Underarm serves also help level the playing field with regards to strength however, competitions are still usually divided by age groups.

Considering New Zealand has an ageing population, ensuring seniors don’t hang up their boots on sport too early in life is crucial to general health and wellbeing.

“Garry Larsen, who is in his mid eighties, would be our oldest player. It’s very important that people stay active as late in life as they possibly can.There’s also a great social aspect, too; it brings people together which is important for everyone.”

Thanks (in part) to Pauline and team, pickleball has gained more than just a foothold in New Zealand since the country’s first club was established in Rotorua, 2015.

“There are now (approximately) 40 clubs nationwide and there are various open tournaments throughout the year held by various clubs,” Pauline says. “In January, we held our first nationwide seniors’ tournament at Panmure [YMCA] for players aged 60 plus. We had a pretty good turnout.”

In December, the Pickleball New Zealand Association (PNZA) was invited to join the International Federation of Pickleball (IFP), becoming the 31st member. “We’re hoping it will become an Olympic sport,” says Pauline. “They need about 70 countries for it to be considered. It could also be at the World Masters Games; I think it will be part of that in the not-too-distant future.”

Royce, who coaches from time to time, was the first of this foursome to take up pickleball.

“I first played it on a cruise ship with Americans and Canadians. Later, I played in Browns Bay and Kumeu,” he says. “It’s played widely in North America, with various age groups from juniors to seniors. They are mostly amateurs but there are professionals too.

“Florida, which is ‘the retirement capital of America’, has the best venue with 60 courts and there would probably be a major tournament somewhere in the US every week.”

Until it makes its Olympics or Masters Games debuts, the annual World Pickleball Championship (which began in 2019) serves as the pinnacle of competition.

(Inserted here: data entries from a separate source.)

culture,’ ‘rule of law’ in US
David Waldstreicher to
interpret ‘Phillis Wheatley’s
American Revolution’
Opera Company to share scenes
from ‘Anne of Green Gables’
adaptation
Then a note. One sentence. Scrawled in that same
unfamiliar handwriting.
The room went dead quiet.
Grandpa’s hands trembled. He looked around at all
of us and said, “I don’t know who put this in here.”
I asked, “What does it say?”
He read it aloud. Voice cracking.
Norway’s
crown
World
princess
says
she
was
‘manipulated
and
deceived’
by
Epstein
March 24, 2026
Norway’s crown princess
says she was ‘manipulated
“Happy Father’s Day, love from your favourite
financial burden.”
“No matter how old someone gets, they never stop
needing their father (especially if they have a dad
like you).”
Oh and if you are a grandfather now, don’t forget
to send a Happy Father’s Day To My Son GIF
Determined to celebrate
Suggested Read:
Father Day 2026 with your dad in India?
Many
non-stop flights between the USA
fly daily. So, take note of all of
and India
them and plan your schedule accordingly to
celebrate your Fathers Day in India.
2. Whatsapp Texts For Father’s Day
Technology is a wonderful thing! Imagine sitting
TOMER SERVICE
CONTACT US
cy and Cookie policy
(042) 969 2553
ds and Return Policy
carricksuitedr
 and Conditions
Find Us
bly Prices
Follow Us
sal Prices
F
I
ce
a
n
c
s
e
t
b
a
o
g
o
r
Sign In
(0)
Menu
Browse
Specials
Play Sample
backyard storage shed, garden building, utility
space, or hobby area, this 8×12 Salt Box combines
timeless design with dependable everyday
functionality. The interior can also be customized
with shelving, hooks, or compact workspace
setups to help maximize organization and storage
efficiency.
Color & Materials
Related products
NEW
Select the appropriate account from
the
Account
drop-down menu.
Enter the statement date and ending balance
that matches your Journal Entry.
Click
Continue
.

“[The World Champs] is a very big event. As far as I know, New Zealanders haven’t competed there but we would love to go along in future, if only as spectators,” Royce says.

However, those looking to join in on this growing sport needn’t travel too far afield to step up to the net as the internet (via www. pnza.org.nz and www.pac.org. nz) offers plenty of advice.

“We’d love more new people to come along and get involved,” Pauline asserts. “And, if Royce is there he’ll certainly show them the ropes. It really is quite easy to learn and, because its lots of fun, once you give it a go you’ll be hooked!”

“There are a couple of reasons for the name. One inventor’s dog, Pickles, used to run off with the ball... But it’s also because of the way in which teams were picked for boat races.”